The option I only briefly considered, and had rejected as preposterous, was that these images are of one chicken laying one egg. Summarising the seminal paper Passage of a hen's egg through the oviduct*: "the egg does a dramatic 180 degree about-turn shortly before it is laid".

That's gotta hurt!

But the answer to the original question is that it comes out big end first, after a twist, and presumably all the better to balance when dropping out. (And, to me, chickens are telling us to eat the egg from the little end first - take that, Blufescud!)
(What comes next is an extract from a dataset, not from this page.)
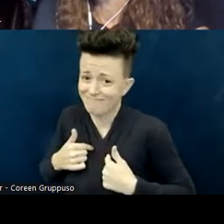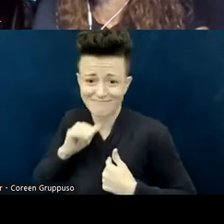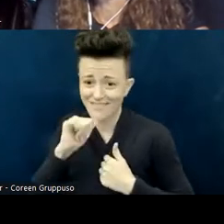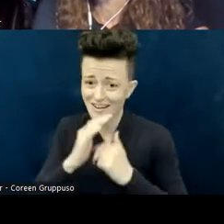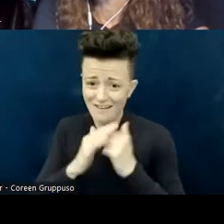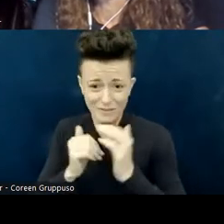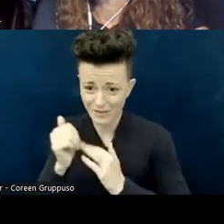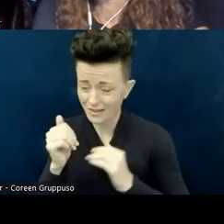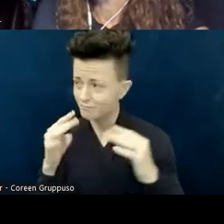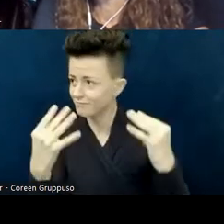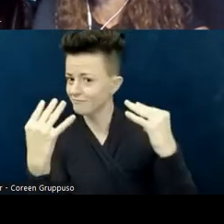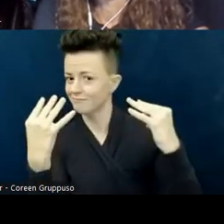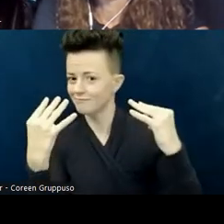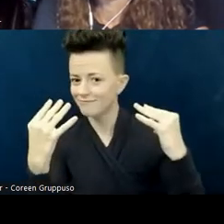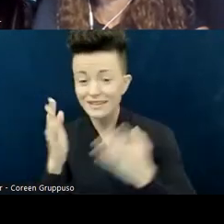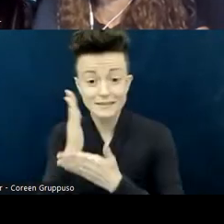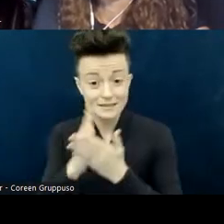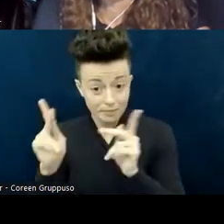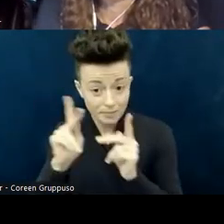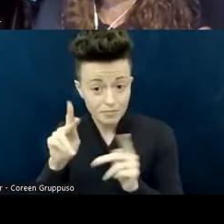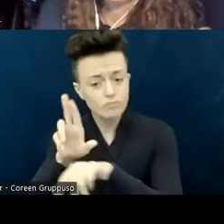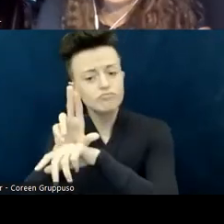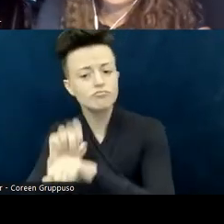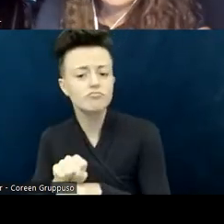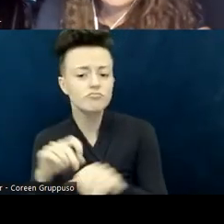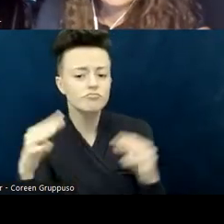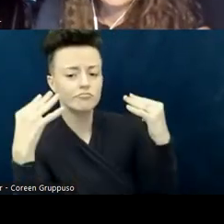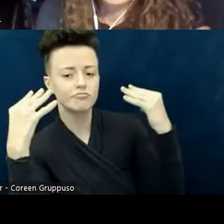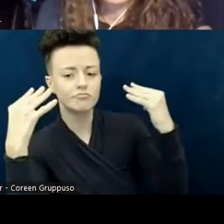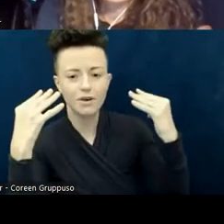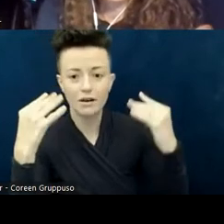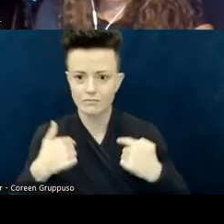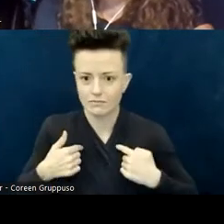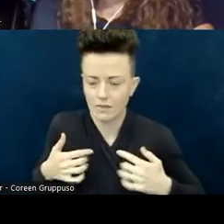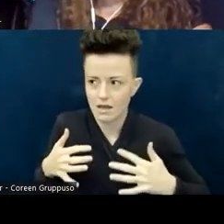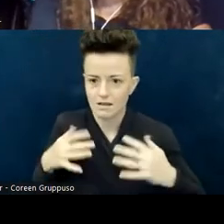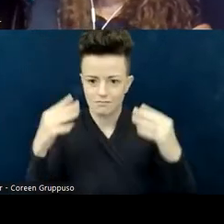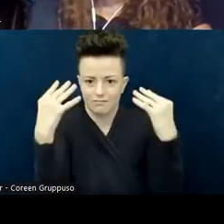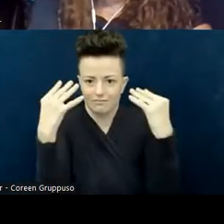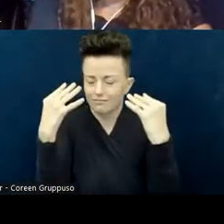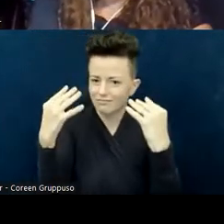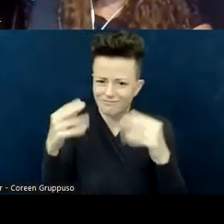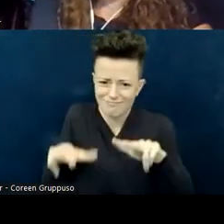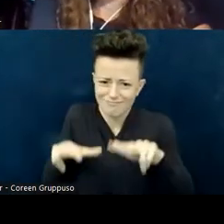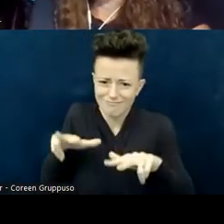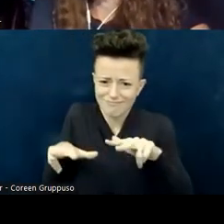your whole life, and it's a normal experience. For me it was not, and I confess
I also now imagine that Mr. J. A. Fairfax-Fozzard designed a chicken holster, transparent to X-rays, but worn throughout that long day (and night) by the chicken to make getting his photos punctually a bit easier. I suppose it must have looked like fish-net stockings and suspenders with a leather holster shaped like lederhosen. (I have no evidence for this, but would welcome artist impressions of what you are now imagining.)

WHY does the egg do a dramatic 180 degree about-turn shortly before it is laid? Probably because evolution can be a sadistic bitch, especially to the girls (ask a hyena giving birth). But again, answers welcome on a postcard/in the comments section.

We will hear more from Mr. J. A. Fairfax Fozzard's wonderous slides, that deserve their place in history.

*Unfortunately I haven't been able to read the original paper as it is trapped on the internet behind paywalls. But I have found this extract, though the images lose their wonderful clarity in this reproduction.